Nun liegt sie vor mir, ich weiß nicht, wer betrunkener ist, sie oder ich. Ich küsse sie, heftiger, ich löse mich von ihr, betrachte ihren Körper, streichele über ihre Haut, dann senke ich den Kopf wieder. Ich küsse ihre Arme, gleite tiefer, sie nimmt meinen Kopf in die Hände und zieht mich nach oben, um mich zu küssen, ich öffne ihren BH, schnell, mit einer Hand, streife ihn ab und betrachte sie, es ist ein unglaubliches Gefühl, im schummerigen Licht der Nachttischlampe ahne ich mehr, als ich sehe. Ich mag ihre Brüste, ich spüre, wie ich mit einem Schlag glücklich werde, glücklich und erregt. Ich senke meinen Kopf, küsse sie weiter, sanft, dann drängender, meine Hand fährt in ihre Hose, sie hat ihre Hände an meinem Hintern. Ich beiße sie in die Brust, ich will ihre Lust entfachen, stärker, schneller. Ich knöpfe ihre Hose auf, sie lässt es geschehen, stöhnt leicht. Und ich, mutiger, ziehe die Hose herunter, und in einer einzigen fließenden Bewegung gleitet meine Hand in ihren Slip, passend zum BH, weiße Spitze, sehr schön, sehr teuer. Die Krise hat offenbar noch nicht auf alle Bereiche griechischen Lebens übergegriffen, denke ich und hasse mich, weil ich den verdammten Zynismus nicht aus mir rauskriege, nicht einmal in diesem Moment. Ich spüre ihre Feuchte, spüre sie, streiche über ihre rasierte Scham. Dringe mit dem Finger in sie ein.

»Careful«, stöhnt sie. Vorsichtig.

Ich lasse nicht nach.

»Careful, slowly.«

Ich bewege meinen Finger heftiger, dann einen zweiten. Sie macht sich eng, ich denke, es gefällt ihr nun doch, dann wird sie noch enger, sie windet sich und setzt sich auf.
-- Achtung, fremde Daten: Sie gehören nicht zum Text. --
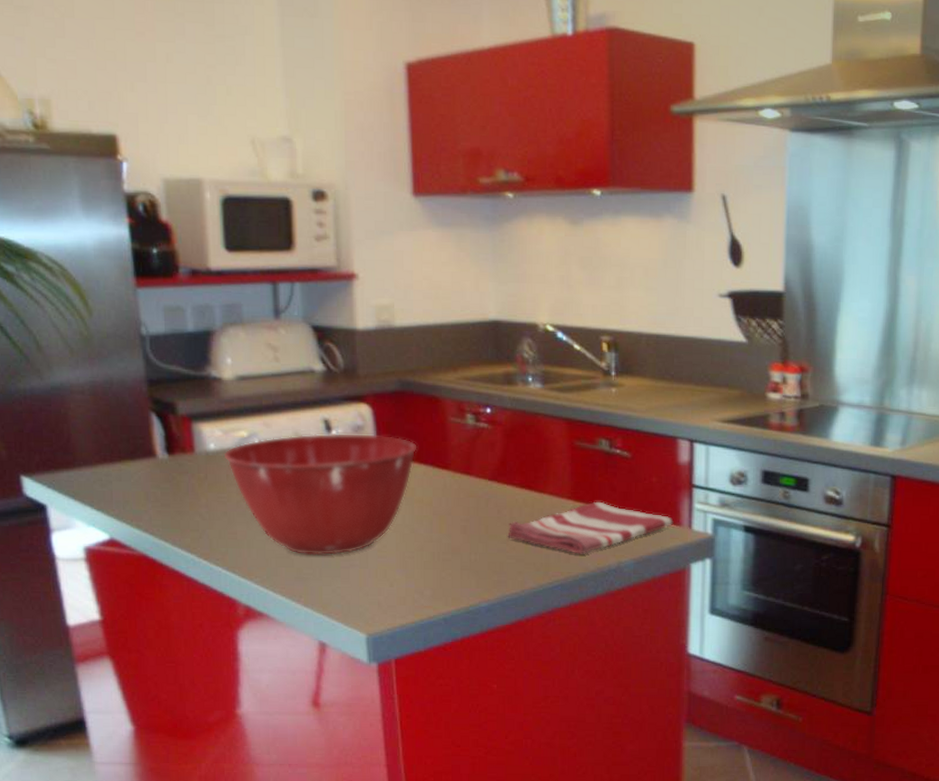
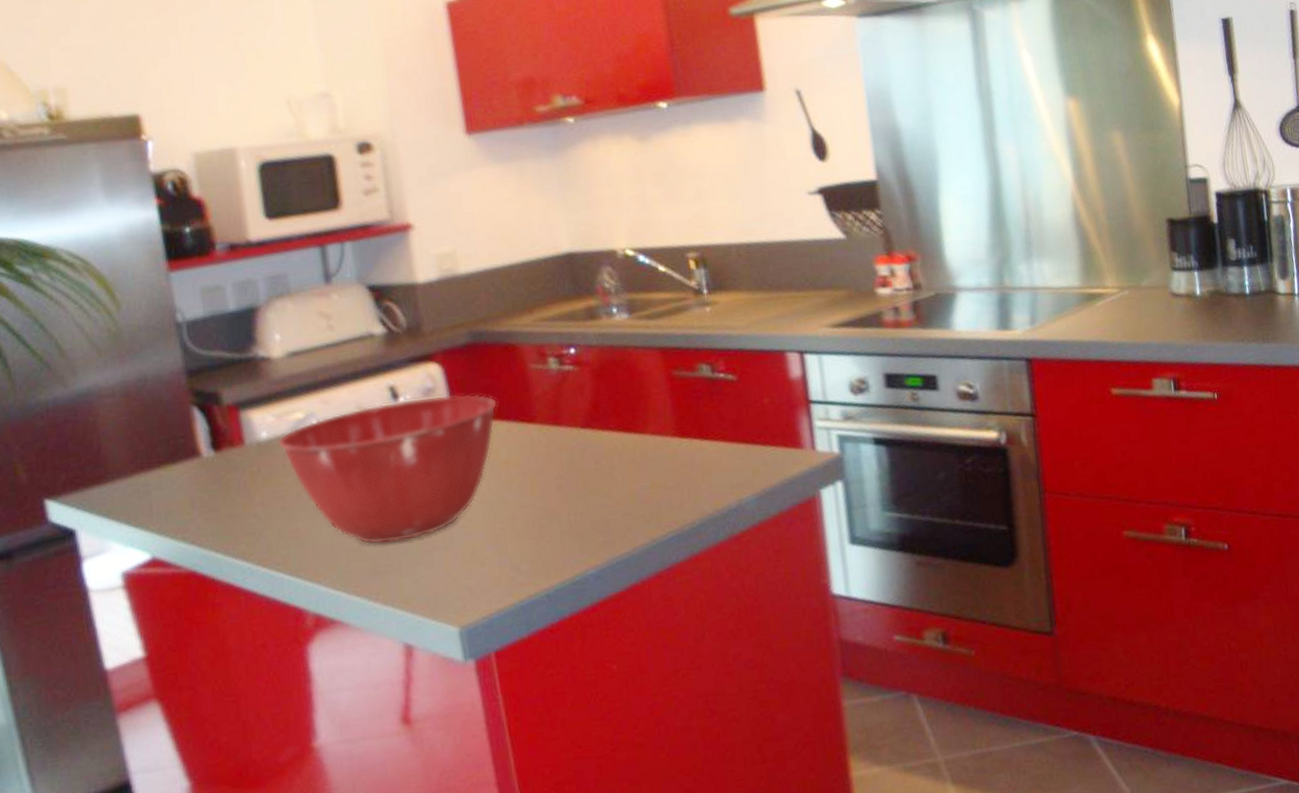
dish towel: present [507,501,674,554] -> none [609,433,795,498]

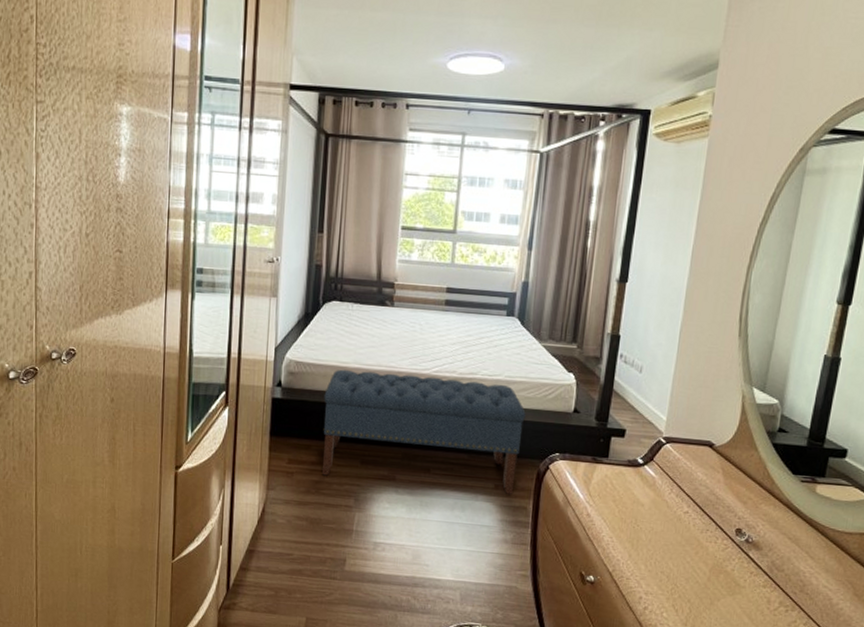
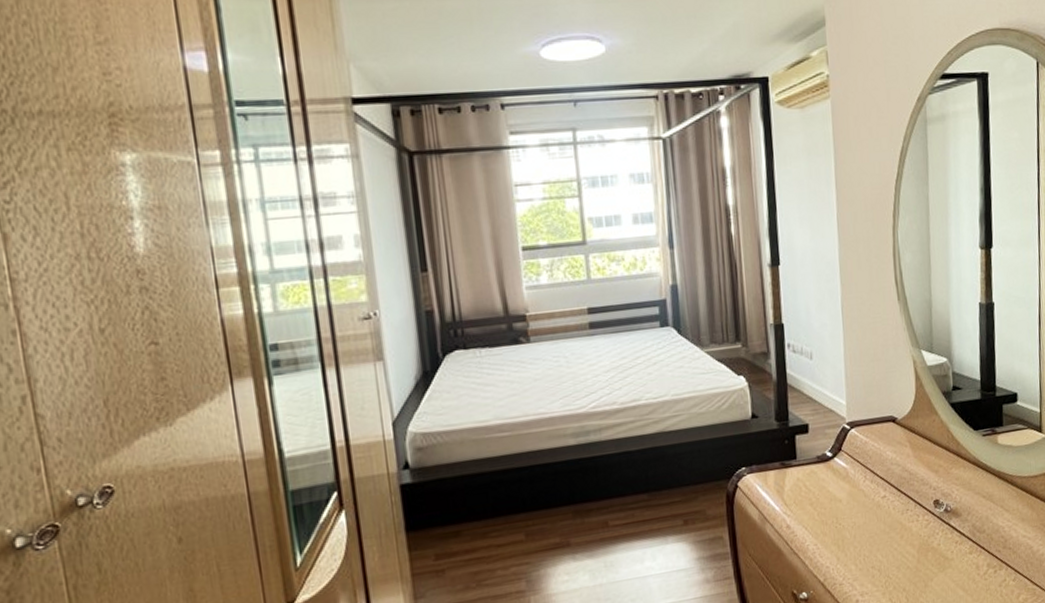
bench: present [321,369,526,494] -> none [465,405,704,563]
»Junge, stopp! Das ist keine Liveschalte. Der harte Tag ist vorbei. Du kannst entspannen. Es gibt hier nichts zu gewinnen.«

Sie sagt das deutlich und dennoch lächelt sie. Ich erstarre, senke den Kopf. Sie hat mich belehrt. Ich bin beleidigt, dabei weiß ich, dass sie recht hat. Oder? Ich habe es einfach nicht geschafft, ihre Lust in dem Maße zu wecken, wie sie meine geweckt hat, allein durch ihren Anblick. Ich küsse sie vorsichtig auf den Mund, sie erwidert den Kuss, spielt mit meiner Zunge. Es ist nicht vorbei. Ich atme erleichtert auf.

Dann spüre ich ihre Hand, die meinen Gürtel öffnet, in meine Hose gleitet. Die Party kann beginnen.